─── Given records ───

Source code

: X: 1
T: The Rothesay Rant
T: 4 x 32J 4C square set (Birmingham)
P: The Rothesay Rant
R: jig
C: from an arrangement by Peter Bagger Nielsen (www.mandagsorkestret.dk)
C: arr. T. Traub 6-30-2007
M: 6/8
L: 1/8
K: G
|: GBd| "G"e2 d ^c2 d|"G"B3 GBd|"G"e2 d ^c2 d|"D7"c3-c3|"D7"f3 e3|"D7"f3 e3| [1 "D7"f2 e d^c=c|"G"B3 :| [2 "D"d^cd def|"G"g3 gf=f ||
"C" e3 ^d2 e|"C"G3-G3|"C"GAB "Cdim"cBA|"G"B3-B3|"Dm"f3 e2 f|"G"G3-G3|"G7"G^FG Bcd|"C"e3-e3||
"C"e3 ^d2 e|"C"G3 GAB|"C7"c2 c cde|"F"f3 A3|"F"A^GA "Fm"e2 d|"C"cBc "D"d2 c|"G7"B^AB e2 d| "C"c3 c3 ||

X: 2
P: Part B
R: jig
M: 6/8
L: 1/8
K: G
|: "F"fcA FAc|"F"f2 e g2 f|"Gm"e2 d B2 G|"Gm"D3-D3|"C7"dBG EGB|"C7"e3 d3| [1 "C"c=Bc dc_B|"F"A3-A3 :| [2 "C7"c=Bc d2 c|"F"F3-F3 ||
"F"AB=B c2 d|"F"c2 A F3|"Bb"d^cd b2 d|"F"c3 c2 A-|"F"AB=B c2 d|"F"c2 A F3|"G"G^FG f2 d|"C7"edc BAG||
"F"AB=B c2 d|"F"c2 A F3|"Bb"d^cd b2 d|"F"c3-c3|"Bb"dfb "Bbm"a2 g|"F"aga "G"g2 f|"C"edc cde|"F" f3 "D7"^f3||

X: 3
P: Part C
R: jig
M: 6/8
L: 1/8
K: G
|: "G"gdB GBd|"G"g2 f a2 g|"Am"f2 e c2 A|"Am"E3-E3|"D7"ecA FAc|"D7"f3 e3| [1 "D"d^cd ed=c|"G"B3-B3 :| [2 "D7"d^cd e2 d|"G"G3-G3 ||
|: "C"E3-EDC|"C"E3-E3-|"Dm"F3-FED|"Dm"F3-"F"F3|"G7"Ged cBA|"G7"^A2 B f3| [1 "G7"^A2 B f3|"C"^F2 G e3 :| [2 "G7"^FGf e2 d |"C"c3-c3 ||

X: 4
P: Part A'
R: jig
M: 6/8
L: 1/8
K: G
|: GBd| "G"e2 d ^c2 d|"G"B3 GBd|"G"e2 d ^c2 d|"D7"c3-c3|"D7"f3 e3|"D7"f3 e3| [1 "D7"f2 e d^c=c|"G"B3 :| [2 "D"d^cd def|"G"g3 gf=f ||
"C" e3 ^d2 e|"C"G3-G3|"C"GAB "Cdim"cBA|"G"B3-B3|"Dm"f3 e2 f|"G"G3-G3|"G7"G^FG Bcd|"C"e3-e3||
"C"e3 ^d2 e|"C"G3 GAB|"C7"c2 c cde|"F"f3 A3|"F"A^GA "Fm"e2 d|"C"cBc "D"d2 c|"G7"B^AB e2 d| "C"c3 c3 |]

───

→ Exercise brief:
Transcribe each entry exactly.

→ Answer to the problem:
Source code

: X: 1
T: The Rothesay Rant
T: 4 x 32J 4C square set (Birmingham)
P: The Rothesay Rant
R: jig
C: from an arrangement by Peter Bagger Nielsen (www.mandagsorkestret.dk)
C: arr. T. Traub 6-30-2007
M: 6/8
L: 1/8
K: G
|: GBd| "G"e2 d ^c2 d|"G"B3 GBd|"G"e2 d ^c2 d|"D7"c3-c3|"D7"f3 e3|"D7"f3 e3| [1 "D7"f2 e d^c=c|"G"B3 :| [2 "D"d^cd def|"G"g3 gf=f ||
"C" e3 ^d2 e|"C"G3-G3|"C"GAB "Cdim"cBA|"G"B3-B3|"Dm"f3 e2 f|"G"G3-G3|"G7"G^FG Bcd|"C"e3-e3||
"C"e3 ^d2 e|"C"G3 GAB|"C7"c2 c cde|"F"f3 A3|"F"A^GA "Fm"e2 d|"C"cBc "D"d2 c|"G7"B^AB e2 d| "C"c3 c3 ||

X: 2
P: Part B
R: jig
M: 6/8
L: 1/8
K: G
|: "F"fcA FAc|"F"f2 e g2 f|"Gm"e2 d B2 G|"Gm"D3-D3|"C7"dBG EGB|"C7"e3 d3| [1 "C"c=Bc dc_B|"F"A3-A3 :| [2 "C7"c=Bc d2 c|"F"F3-F3 ||
"F"AB=B c2 d|"F"c2 A F3|"Bb"d^cd b2 d|"F"c3 c2 A-|"F"AB=B c2 d|"F"c2 A F3|"G"G^FG f2 d|"C7"edc BAG||
"F"AB=B c2 d|"F"c2 A F3|"Bb"d^cd b2 d|"F"c3-c3|"Bb"dfb "Bbm"a2 g|"F"aga "G"g2 f|"C"edc cde|"F" f3 "D7"^f3||

X: 3
P: Part C
R: jig
M: 6/8
L: 1/8
K: G
|: "G"gdB GBd|"G"g2 f a2 g|"Am"f2 e c2 A|"Am"E3-E3|"D7"ecA FAc|"D7"f3 e3| [1 "D"d^cd ed=c|"G"B3-B3 :| [2 "D7"d^cd e2 d|"G"G3-G3 ||
|: "C"E3-EDC|"C"E3-E3-|"Dm"F3-FED|"Dm"F3-"F"F3|"G7"Ged cBA|"G7"^A2 B f3| [1 "G7"^A2 B f3|"C"^F2 G e3 :| [2 "G7"^FGf e2 d |"C"c3-c3 ||

X: 4
P: Part A'
R: jig
M: 6/8
L: 1/8
K: G
|: GBd| "G"e2 d ^c2 d|"G"B3 GBd|"G"e2 d ^c2 d|"D7"c3-c3|"D7"f3 e3|"D7"f3 e3| [1 "D7"f2 e d^c=c|"G"B3 :| [2 "D"d^cd def|"G"g3 gf=f ||
"C" e3 ^d2 e|"C"G3-G3|"C"GAB "Cdim"cBA|"G"B3-B3|"Dm"f3 e2 f|"G"G3-G3|"G7"G^FG Bcd|"C"e3-e3||
"C"e3 ^d2 e|"C"G3 GAB|"C7"c2 c cde|"F"f3 A3|"F"A^GA "Fm"e2 d|"C"cBc "D"d2 c|"G7"B^AB e2 d| "C"c3 c3 |]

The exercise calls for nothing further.